At some point while doing taxes, people start getting frantic for deductions. “I had a client ask if he could use the time he spent helping his dad remodel his basement as a charitable contribution,” writes Meredith Menden, a CPA in Mankato, Minn. She also had one client try to deduct the cost of four boxes of Girl Scout cookies. (No, says the Girl Scouts, you can’t deduct the cookies unless you donate them to charity. And come on: four boxes of Thin Mints?)

The only thing you can do now to reduce your 2010 taxes is contribute to a deductible individual retirement account. You have until April 15 to make your 2010 contribution. If you’re not covered by a retirement plan at work, you can make a fully deductible contribution.
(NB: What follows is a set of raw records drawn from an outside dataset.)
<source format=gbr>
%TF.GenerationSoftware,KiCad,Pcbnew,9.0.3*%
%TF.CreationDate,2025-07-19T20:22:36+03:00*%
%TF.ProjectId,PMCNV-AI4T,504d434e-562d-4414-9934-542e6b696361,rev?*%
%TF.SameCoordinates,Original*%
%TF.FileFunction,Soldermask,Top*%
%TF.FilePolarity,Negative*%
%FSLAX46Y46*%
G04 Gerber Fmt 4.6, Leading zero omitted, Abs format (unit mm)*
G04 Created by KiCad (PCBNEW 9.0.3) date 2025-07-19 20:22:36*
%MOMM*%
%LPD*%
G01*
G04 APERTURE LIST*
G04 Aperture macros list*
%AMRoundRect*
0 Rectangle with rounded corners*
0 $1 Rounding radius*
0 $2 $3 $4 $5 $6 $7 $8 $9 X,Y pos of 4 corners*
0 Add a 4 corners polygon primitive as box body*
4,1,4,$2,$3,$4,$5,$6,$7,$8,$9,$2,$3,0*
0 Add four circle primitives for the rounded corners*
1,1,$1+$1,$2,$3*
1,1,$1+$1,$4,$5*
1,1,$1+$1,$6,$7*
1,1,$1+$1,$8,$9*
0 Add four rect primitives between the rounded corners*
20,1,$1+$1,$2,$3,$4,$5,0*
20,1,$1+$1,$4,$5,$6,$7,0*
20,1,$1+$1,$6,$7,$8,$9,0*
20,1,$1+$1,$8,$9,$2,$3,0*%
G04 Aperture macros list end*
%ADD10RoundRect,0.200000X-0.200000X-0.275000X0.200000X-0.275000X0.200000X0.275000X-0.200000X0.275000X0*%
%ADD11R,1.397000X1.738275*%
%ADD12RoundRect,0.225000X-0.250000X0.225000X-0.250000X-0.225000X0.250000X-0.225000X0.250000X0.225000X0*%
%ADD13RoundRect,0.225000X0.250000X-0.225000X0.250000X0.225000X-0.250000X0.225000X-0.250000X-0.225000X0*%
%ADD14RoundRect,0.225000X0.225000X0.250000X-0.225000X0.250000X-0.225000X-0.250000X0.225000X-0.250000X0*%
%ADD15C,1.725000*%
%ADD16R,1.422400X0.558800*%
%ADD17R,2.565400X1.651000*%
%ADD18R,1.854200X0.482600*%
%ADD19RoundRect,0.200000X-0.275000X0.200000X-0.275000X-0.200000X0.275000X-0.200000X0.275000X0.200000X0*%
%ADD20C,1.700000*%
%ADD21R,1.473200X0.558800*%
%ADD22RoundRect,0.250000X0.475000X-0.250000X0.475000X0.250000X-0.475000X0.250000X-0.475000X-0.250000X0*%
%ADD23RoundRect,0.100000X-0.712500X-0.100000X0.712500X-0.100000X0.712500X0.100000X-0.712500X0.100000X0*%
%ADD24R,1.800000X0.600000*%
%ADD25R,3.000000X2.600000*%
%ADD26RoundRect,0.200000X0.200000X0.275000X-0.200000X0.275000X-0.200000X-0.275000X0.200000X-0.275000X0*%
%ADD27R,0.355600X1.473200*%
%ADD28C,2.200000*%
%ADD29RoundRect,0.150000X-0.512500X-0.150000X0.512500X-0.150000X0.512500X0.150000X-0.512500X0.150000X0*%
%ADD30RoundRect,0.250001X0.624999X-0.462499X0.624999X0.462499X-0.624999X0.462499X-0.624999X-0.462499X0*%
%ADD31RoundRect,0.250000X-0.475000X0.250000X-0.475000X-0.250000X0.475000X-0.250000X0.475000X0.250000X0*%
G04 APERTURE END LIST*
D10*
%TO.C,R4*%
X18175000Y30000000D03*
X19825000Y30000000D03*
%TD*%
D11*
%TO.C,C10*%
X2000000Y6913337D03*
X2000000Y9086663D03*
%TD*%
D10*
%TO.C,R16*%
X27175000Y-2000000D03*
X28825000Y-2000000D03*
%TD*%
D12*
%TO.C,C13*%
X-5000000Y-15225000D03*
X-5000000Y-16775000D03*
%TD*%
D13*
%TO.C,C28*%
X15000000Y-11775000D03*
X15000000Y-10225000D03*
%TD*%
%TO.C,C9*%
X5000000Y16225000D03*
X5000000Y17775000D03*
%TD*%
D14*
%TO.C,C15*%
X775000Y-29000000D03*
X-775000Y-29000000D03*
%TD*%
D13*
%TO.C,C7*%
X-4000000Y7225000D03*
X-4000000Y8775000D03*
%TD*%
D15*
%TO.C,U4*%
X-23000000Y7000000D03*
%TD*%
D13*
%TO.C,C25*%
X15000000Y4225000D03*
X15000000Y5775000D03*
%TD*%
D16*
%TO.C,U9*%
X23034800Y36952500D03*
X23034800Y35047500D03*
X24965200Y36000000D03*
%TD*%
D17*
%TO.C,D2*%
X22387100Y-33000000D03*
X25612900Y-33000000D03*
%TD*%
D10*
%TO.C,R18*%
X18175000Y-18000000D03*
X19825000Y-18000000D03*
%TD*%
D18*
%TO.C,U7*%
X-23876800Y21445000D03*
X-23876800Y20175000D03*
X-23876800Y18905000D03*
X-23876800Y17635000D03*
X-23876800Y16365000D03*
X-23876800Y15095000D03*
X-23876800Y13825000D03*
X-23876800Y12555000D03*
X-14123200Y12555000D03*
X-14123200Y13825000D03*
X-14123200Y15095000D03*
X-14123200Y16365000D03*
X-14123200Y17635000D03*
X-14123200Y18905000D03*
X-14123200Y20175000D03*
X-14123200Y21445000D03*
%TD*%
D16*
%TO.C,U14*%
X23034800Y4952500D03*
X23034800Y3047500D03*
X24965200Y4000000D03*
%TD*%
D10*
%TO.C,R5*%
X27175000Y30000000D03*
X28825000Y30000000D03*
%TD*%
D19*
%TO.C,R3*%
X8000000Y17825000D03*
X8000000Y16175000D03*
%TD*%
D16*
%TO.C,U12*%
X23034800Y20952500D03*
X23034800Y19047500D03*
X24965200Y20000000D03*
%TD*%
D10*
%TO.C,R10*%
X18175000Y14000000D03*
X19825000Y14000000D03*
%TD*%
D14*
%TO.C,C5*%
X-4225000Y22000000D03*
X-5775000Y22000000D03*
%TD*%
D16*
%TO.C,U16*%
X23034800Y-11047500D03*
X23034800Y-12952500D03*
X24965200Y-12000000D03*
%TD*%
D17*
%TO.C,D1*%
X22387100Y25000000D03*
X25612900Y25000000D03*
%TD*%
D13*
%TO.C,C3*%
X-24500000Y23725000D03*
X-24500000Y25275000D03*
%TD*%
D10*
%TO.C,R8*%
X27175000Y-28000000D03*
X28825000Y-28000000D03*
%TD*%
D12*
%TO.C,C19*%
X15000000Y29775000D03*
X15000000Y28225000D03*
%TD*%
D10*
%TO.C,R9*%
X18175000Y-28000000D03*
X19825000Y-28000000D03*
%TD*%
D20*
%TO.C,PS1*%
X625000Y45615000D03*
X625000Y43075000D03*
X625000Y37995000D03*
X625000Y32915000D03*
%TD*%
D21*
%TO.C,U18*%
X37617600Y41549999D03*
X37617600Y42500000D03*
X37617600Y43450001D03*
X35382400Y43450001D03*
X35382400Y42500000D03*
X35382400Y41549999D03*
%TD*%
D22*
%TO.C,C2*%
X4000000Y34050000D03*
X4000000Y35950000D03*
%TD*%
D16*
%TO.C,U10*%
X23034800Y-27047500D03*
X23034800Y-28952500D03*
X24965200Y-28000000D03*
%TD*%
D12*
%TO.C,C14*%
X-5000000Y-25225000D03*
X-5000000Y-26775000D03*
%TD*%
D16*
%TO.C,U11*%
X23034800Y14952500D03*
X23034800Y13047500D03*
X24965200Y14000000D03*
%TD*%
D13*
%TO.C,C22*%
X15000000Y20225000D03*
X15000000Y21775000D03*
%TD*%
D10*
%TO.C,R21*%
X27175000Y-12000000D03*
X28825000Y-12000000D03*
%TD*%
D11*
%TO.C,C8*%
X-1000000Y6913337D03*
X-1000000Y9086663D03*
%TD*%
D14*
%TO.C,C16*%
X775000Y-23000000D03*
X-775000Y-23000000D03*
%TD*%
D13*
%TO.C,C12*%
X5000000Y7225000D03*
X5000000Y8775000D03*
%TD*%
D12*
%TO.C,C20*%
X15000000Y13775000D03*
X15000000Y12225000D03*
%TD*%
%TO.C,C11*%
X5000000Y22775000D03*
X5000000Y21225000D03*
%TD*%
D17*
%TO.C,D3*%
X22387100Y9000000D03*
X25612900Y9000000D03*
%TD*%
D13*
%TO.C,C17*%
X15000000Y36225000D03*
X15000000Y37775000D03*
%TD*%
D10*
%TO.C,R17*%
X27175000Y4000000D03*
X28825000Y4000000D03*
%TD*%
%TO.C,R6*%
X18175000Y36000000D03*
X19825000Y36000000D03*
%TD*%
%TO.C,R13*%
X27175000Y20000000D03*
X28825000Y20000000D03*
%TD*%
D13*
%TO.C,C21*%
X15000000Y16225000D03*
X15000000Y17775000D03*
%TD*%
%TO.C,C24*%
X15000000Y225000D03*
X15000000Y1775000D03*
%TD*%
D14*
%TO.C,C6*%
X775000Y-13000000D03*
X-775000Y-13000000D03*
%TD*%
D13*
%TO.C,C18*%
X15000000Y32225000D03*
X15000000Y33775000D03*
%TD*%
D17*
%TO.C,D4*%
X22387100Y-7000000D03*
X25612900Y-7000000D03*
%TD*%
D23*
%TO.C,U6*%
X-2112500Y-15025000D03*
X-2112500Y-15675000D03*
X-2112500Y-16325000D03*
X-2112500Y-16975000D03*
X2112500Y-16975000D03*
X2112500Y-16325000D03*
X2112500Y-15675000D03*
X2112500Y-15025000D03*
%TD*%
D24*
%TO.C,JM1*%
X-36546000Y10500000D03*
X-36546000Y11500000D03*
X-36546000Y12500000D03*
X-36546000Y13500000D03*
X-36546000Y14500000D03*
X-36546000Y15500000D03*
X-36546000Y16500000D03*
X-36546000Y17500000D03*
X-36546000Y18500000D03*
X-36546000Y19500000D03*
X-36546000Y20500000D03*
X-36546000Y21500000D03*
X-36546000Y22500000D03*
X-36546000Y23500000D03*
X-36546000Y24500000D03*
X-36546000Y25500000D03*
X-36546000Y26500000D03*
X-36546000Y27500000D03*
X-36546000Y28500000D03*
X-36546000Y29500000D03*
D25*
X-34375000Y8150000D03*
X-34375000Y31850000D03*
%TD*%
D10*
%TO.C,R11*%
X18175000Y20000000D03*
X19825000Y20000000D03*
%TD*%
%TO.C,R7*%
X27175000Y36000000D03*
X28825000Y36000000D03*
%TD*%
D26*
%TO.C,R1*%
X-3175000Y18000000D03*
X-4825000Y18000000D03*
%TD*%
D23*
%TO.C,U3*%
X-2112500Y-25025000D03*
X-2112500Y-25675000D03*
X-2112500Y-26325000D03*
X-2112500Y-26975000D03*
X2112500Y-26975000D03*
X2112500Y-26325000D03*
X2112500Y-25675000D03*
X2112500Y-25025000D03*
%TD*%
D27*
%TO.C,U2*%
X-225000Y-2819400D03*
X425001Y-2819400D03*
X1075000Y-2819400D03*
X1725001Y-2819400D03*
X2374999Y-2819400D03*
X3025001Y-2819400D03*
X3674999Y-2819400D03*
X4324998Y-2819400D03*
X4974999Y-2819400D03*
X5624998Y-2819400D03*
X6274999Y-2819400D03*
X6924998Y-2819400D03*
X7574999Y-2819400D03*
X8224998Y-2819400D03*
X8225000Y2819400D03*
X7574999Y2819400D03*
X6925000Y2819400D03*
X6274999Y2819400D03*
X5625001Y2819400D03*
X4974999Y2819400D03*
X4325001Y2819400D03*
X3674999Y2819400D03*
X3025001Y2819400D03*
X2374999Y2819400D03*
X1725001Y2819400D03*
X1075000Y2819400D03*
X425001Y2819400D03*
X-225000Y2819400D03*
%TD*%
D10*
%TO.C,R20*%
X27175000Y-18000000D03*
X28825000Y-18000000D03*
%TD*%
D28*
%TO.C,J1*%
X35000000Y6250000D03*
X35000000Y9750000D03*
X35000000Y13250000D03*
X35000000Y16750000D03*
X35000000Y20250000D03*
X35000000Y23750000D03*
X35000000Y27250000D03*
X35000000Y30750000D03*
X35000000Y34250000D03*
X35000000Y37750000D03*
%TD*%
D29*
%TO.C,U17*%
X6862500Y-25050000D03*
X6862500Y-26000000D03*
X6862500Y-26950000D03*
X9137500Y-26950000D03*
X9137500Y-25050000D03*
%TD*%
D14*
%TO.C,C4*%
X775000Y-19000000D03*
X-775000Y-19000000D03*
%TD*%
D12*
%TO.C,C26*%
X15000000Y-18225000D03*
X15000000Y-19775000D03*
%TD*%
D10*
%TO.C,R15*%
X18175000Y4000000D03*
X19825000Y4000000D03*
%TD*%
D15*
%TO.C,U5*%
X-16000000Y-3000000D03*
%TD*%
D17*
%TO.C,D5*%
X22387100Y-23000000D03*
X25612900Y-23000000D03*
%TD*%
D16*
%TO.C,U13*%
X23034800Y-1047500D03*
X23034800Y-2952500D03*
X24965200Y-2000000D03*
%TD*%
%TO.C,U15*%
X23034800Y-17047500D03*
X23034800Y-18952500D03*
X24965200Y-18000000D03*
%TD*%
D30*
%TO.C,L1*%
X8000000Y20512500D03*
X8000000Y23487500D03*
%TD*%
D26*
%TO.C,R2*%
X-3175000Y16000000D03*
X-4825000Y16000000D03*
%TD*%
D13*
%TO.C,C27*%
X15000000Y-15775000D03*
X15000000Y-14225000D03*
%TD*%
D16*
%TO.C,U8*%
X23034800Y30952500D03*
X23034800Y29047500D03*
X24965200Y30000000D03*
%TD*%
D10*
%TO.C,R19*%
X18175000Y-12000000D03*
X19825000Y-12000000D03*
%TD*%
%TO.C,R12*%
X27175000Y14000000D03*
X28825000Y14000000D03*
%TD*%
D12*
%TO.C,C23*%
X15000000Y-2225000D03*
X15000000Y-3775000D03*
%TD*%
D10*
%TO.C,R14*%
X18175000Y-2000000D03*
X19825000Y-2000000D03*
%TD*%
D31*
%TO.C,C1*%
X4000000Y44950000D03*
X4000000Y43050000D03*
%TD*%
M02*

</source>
Tax law limits your ability to contribute to a deductible IRA if you do have a retirement plan available. It also limits how much you can contribute. A person under age 50 at the end of 2010 can contribute up to $5,000 to an IRA. If you’re 50 or older, you can contribute $6,000. Your contribution reduces your taxable income, which, in turn, reduces your taxes.
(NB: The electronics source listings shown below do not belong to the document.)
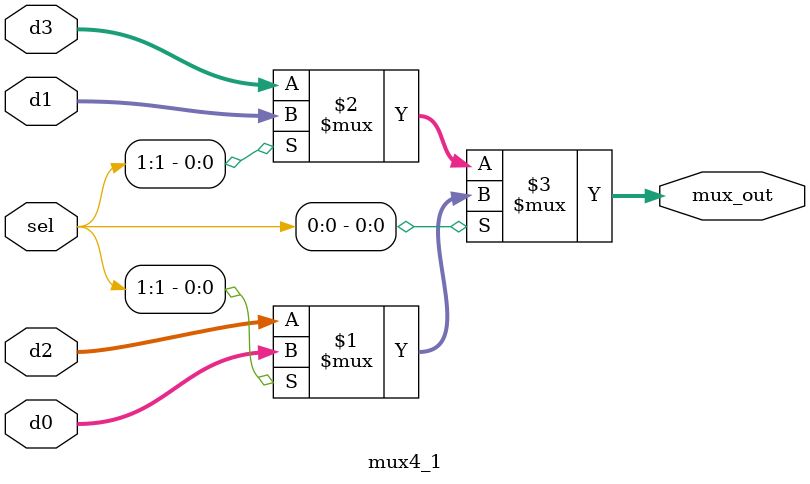
<source format=v>
`timescale 1ns/1ns
module mux4_1(
input [1:0]d1,d2,d3,d0,
input [1:0]sel,
output[1:0]mux_out
);
//*************code***********//
assign mux_out=sel[0]?(sel[1]?d0:d2):(sel[1]?d1:d3);
//*************code***********//
endmodule

</source>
If you can’t open a deductible IRA, you’re pretty much limited to scrounging around for additional deductions if you want to reduce your 2010 taxes.

As long as you have your finances spread out on the table around you, however, why not look to see what steps you can take to reduce this year’s taxes?
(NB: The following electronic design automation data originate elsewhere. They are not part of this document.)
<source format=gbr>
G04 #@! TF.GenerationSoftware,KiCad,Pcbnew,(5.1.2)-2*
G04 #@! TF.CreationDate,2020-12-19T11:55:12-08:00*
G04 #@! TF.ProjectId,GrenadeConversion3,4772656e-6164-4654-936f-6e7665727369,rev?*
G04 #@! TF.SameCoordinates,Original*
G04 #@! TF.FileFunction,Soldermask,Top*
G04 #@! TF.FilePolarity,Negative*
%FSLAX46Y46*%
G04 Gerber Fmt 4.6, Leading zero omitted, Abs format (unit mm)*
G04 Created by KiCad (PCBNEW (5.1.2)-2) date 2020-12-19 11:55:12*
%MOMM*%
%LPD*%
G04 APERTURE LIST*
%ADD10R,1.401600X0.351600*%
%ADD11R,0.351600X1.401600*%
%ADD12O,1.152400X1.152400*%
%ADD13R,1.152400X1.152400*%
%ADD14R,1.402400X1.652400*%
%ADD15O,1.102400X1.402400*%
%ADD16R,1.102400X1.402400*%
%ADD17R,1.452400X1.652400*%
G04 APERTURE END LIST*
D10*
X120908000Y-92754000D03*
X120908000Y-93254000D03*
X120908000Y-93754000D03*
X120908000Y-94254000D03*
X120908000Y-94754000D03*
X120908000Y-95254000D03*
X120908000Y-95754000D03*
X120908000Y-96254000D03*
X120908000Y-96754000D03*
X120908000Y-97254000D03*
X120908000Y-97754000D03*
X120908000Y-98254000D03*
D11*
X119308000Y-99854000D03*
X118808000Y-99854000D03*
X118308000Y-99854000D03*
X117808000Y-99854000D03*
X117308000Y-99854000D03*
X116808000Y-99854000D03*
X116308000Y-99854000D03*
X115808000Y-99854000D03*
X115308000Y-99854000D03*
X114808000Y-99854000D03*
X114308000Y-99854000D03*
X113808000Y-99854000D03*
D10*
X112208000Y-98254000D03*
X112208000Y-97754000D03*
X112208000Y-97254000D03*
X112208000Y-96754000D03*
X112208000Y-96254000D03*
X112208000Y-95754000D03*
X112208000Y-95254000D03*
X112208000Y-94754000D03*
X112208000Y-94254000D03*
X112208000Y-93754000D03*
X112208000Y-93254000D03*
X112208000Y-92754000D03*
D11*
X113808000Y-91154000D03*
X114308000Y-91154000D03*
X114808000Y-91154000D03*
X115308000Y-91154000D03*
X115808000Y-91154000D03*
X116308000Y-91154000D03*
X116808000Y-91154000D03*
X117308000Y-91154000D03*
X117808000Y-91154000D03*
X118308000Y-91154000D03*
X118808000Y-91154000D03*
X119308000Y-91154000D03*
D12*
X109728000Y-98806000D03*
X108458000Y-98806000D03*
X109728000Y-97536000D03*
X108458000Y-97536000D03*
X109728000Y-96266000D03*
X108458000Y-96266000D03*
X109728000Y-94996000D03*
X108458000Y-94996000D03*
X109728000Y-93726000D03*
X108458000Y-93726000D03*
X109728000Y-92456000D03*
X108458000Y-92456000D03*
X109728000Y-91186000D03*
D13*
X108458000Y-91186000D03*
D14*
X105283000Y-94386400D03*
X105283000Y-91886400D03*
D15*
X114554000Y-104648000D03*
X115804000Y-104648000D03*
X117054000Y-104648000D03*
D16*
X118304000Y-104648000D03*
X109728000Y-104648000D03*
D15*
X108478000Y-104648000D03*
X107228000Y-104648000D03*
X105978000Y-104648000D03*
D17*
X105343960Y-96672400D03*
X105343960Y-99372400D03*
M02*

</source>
Start with the proposition that the higher your tax rate, the less you’re going to like anything taxed at the same rate as income. True, the taxes on interest from a CD wouldn’t buy a rivet on an aircraft carrier, but sooner or later, rates will go up.

So make sure that most of your income-generating investments, such as CDs, bonds and money market funds, are in tax-sheltered accounts, such as IRAs and 401(k)s. As much as possible, keep stocks and stock mutual funds in taxable accounts. “It would be foolish to put stocks in retirement accounts and bonds in a taxable account,” says Gary Schatsky, a financial planner. “You’d be passing on spectacular opportunities that our tax code offers.”

You normally don’t hear “spectacular opportunities” and “tax code” in the same sentence, but Schatsky has a great point. If you put your stocks in a retirement account, such as a 401(k), your withdrawals will be taxed at ordinary income tax rates.

But, as any CEO knows, long-term capital gains are taxed at a maximum 15%, as are most dividends. Someone who makes $1 million in profit from a stock sale pays 15% on his gains if he has held them for a year; someone who gets income of $1 million pays a maximum 37.5%.

Furthermore, stocks offer multiple ways to reduce your tax bill.

*Losses. You can use a capital loss to offset any amount of gains. If you have more losses than gains, you can deduct up to $3,000 of your losses from your income and carry forward any unused losses to the next tax year.

If you’re sitting on a big loss, but are hoping the stock market will turn around, you can buy another fund the same day, provided it’s not substantially similar. For example, you could sell an equity-income fund and buy an S&P 500 index fund and get the loss. If you buy a substantially similar fund within 30 days, the IRS will disallow your losses.

*Gains. You won’t owe any taxes on a winning fund until you sell it. (The one exception is the annoying capital gains distribution that most funds make late in the year, but you can use losses to eliminate the taxes on those.)

Taxable accounts offer other ways to get rid of gains. If you donate appreciated stock to charity, you can deduct the market value of the stock and pay no taxes on the gains. If you’re especially tax-averse, you can die. Your heirs will be able to calculate their gains based on the stock’s price when you die — which, one hopes, is higher than when you bought it. Not that you’ll care.

True, you could put your stocks in a Roth IRA, in which case withdrawals won’t be taxed. But you still won’t be able to take advantage of your losses.

As always, don’t let the tax tail wag the dog. If your employer offers a 401(k) match, contribute at least as much as the match, even if your overall allocation dictates that some of that money be invested in stocks. You’ll reduce your taxable income and get free money — which certainly beats trying to find extra deductions in your shoebox.